=== Requirement ===
Condense the paragraph beginning "Even taking the uncertainties" in the passage on gravitational waves in the microwave background into a short bulleted list that keeps its main facts.

=== Provided passage ===

********************

Such an approach was pioneered last year by a team led by Robert
Crittenden, then at the University of Pennsylvania. The researchers surveyed
observations from several studies at different angular scales for the telltale
sign – the deviations in temperature at degree-scale resolution being smaller
than expected. Their preliminary results suggest that gravitational waves are
present, but they could not make a convincing case that the pattern was
unlikely to have arisen simply by chance. Moreover, researchers at the
University of California at Berkeley have since pointed out that uncertainties
in our understanding of key aspects of the Universe’s evolution, such as the
expansion rate, make it even more difficult to be sure that the effect seen by
Crittenden was caused by gravity waves.

Even taking the uncertainties about the Universe’s evolution into account,
Crittenden and colleagues now believe they will be able to identify the effect
of gravitational waves only if they cause more than 10 per cent of the total
anisotropy signal; researchers at Fermilab near Chicago say that a figure of
at least 20 per cent is required. If the true inflation model is one that
produces few gravitational waves, the disappointed researchers will not be
able to prove the existence of the waves – they will have to be content with
ruling out those models that predict large amounts of gravitational waves. But
if inflation has provided enough waves, then their detection in the microwave
background will only be a matter of time. Either way, the pressure will then
be on the traditional gravity wave hunters to detect the waves from the stars
and black holes of our own back yard.

********************

=== Excerpted data ===

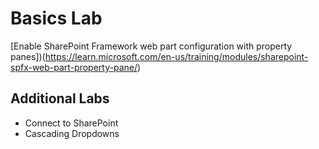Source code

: # Basics Lab

[Enable SharePoint Framework web part configuration with property panes])(https://learn.microsoft.com/en-us/training/modules/sharepoint-spfx-web-part-property-pane/)

## Additional Labs

- Connect to SharePoint
- Cascading Dropdowns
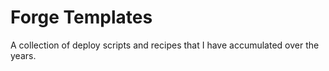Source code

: # Forge Templates

A collection of deploy scripts and recipes that I have accumulated over the years.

********************

=== Completed exercise ===
- Even allowing for uncertainties about the Universe's evolution, Crittenden and colleagues now believe they can identify the effect of gravitational waves only if the waves cause more than 10 percent of the total anisotropy signal.
- Researchers at Fermilab near Chicago say the figure must be at least 20 percent.
- If the true inflation model produces few gravitational waves, researchers will not be able to prove the waves exist. They can only rule out models that predict large amounts of them.
- If inflation provided enough waves, detecting them in the microwave background is only a matter of time.
- Either way, traditional gravity wave hunters will then be under pressure to detect waves from the stars and black holes of our own back yard.